His post made a whole community laugh as they think losing $1 million in a week is not that painful at all.
#10 – 410k of losses over 8 months
This particular trader says his losses wiped out over 95% of his net worth and could very well cost him his marriage.
He outlines a series of trades that he made that went poorly, and ends it by cautioning others to never trade with money that they can’t afford to lose.
Good advice indeed.
Of course, if you want to see what stock the degenerates over at WallStreetBets think will go up or down, be sure to visit WSBcheck.com for their picks that are updated every hour.
Because while there have been some terrible wallstreetbets losses, they can also post huge gains!
Frequently Asked Questions
Who is the guy behind Wall Street Bets?
The founder of WallStreetBets, is Jaime Rogozinski. And in fact, he didn't like trading stocks all & didn't get started until the mid-2000s.

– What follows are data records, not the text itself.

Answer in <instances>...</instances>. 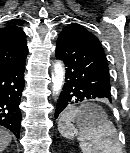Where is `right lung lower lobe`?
<instances>
[{
  "label": "right lung lower lobe",
  "instance_id": "obj_1",
  "mask_svg": "<svg viewBox=\"0 0 130 153\" xmlns=\"http://www.w3.org/2000/svg\"><path fill=\"white\" fill-rule=\"evenodd\" d=\"M25 60L0 67V126L11 130L17 138L21 126L19 104L24 88Z\"/></svg>",
  "mask_w": 130,
  "mask_h": 153
}]
</instances>
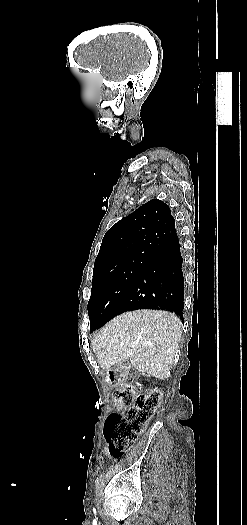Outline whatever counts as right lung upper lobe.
<instances>
[{"instance_id": "1", "label": "right lung upper lobe", "mask_w": 247, "mask_h": 525, "mask_svg": "<svg viewBox=\"0 0 247 525\" xmlns=\"http://www.w3.org/2000/svg\"><path fill=\"white\" fill-rule=\"evenodd\" d=\"M168 205L152 199L114 224L104 235L93 272L126 268L176 236Z\"/></svg>"}]
</instances>
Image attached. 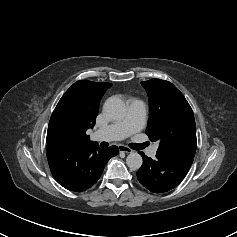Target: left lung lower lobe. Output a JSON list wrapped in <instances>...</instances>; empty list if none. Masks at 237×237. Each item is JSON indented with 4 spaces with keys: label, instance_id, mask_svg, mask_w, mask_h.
I'll return each mask as SVG.
<instances>
[{
    "label": "left lung lower lobe",
    "instance_id": "obj_1",
    "mask_svg": "<svg viewBox=\"0 0 237 237\" xmlns=\"http://www.w3.org/2000/svg\"><path fill=\"white\" fill-rule=\"evenodd\" d=\"M137 171L140 183L154 193H162L176 187L187 174L191 164L156 154V160L144 156Z\"/></svg>",
    "mask_w": 237,
    "mask_h": 237
}]
</instances>
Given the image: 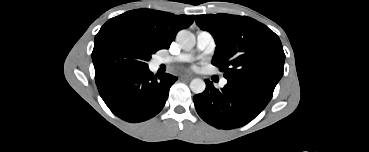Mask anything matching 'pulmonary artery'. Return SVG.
<instances>
[{
	"mask_svg": "<svg viewBox=\"0 0 369 152\" xmlns=\"http://www.w3.org/2000/svg\"><path fill=\"white\" fill-rule=\"evenodd\" d=\"M215 48V40L213 35L208 31H198L196 35V50L197 51H204L206 53H210ZM191 54L188 53H181L176 56L171 57H162L158 59L159 64H166L172 62H185L190 60ZM227 84L226 79L221 80V85L224 86Z\"/></svg>",
	"mask_w": 369,
	"mask_h": 152,
	"instance_id": "e3ab8cb5",
	"label": "pulmonary artery"
}]
</instances>
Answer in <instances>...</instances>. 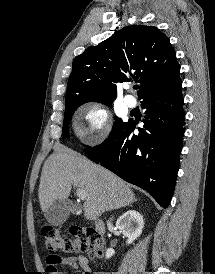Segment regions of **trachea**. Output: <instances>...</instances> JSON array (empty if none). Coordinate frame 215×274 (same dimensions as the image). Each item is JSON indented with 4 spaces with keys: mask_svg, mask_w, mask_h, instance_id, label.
I'll return each mask as SVG.
<instances>
[{
    "mask_svg": "<svg viewBox=\"0 0 215 274\" xmlns=\"http://www.w3.org/2000/svg\"><path fill=\"white\" fill-rule=\"evenodd\" d=\"M138 88H139V86H138V85L134 86V89H138Z\"/></svg>",
    "mask_w": 215,
    "mask_h": 274,
    "instance_id": "3493384b",
    "label": "trachea"
}]
</instances>
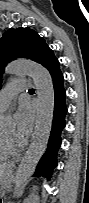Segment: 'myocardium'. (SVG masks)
Masks as SVG:
<instances>
[{
    "label": "myocardium",
    "mask_w": 89,
    "mask_h": 203,
    "mask_svg": "<svg viewBox=\"0 0 89 203\" xmlns=\"http://www.w3.org/2000/svg\"><path fill=\"white\" fill-rule=\"evenodd\" d=\"M0 136L2 139L4 150L6 151L7 154L16 155L23 149L22 144H15L14 142L5 139L2 133Z\"/></svg>",
    "instance_id": "f54148a6"
}]
</instances>
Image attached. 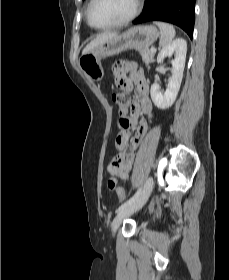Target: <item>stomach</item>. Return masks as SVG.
Masks as SVG:
<instances>
[{"instance_id":"0dacf381","label":"stomach","mask_w":229,"mask_h":280,"mask_svg":"<svg viewBox=\"0 0 229 280\" xmlns=\"http://www.w3.org/2000/svg\"><path fill=\"white\" fill-rule=\"evenodd\" d=\"M159 34L153 25L132 27L83 54L79 59V67L90 79L101 80L104 75L102 59L129 49H148L157 40Z\"/></svg>"}]
</instances>
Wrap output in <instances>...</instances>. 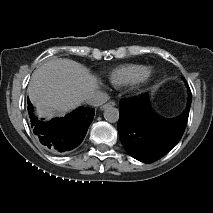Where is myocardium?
Listing matches in <instances>:
<instances>
[{"mask_svg": "<svg viewBox=\"0 0 213 213\" xmlns=\"http://www.w3.org/2000/svg\"><path fill=\"white\" fill-rule=\"evenodd\" d=\"M153 76V70L150 67H147L146 70L143 72V74L135 80L132 84L135 86H141L146 84L151 80Z\"/></svg>", "mask_w": 213, "mask_h": 213, "instance_id": "myocardium-1", "label": "myocardium"}]
</instances>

How can you identify the newbie trader?
In the investment world, there are certain telltale signs that indicate someone is new to trading. Here are a few ways you can identify the newbie trader: They tend to make emotionally-driven decisions rather than basing their trades on sound analysis and research. They may not be familiar with all the different types of orders available, and may only use market orders. They may not have a solid plan or strategy in place, and instead just wing it. New traders often don’t know how to manage risk correctly and as a result, they may take on too much risk. They may also be inclined to chase after hot stocks or follow the herd mentality instead of thinking for themselves.
What is a hedge fund?
A hedge fund is an investment fund that pools capital from accredited investors and invests in a variety of assets, often with complex strategies. Hedge funds are generally unregulated, which allows them to take on more risk than traditional investment vehicles.
What is meme stock?
A meme stock is a term used to describe a company that has seen a sudden and sustained increase in value due to the attention of online communities. The most notable recent example is GameStop, which saw its share price increase by more than 1,700% in January 2021 after being heavily discussed on Reddit forums.
What is the difference between trading stocks and put options?
The average person on the street probably doesn’t know the difference between trading stocks and put options. For the most part, they are two different things. When you trade stocks, you are buying a piece of a company that will be worth more or less in the future. When you trade put options, you are betting on the price of a stock going down. Put options are contracts that give the buyer the right to sell 100 shares of an underlying stock at a fixed price by a certain date. If the stock price falls below the strike price before expiration, then the option is in the money and it will be exercised. Stock trading is much more straightforward. You buy shares of a stock that you think will go up in value and sell them when it does. However, when the stock price drops, you can still lose money if you don't sell it before the stock price goes to zero.